Work order —
Filter the records for lines holding the string "pinky".
___
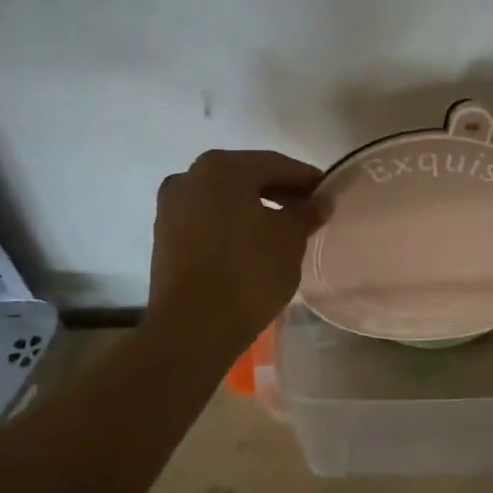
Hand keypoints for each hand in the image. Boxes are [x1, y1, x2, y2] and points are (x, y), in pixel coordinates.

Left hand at [143, 149, 324, 357]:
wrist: (192, 328)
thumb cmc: (248, 273)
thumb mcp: (289, 240)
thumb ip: (306, 212)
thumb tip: (320, 200)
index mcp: (222, 167)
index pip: (277, 164)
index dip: (307, 179)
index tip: (328, 195)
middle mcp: (191, 176)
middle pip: (247, 177)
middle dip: (280, 191)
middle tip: (309, 212)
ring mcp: (172, 205)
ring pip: (225, 198)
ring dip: (255, 207)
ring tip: (283, 230)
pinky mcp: (164, 235)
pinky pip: (208, 218)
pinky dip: (232, 223)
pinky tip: (253, 243)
___
Solution —
pinky mcp: (164, 235)
pinky pip: (208, 218)
pinky dip: (232, 223)
pinky tip: (253, 243)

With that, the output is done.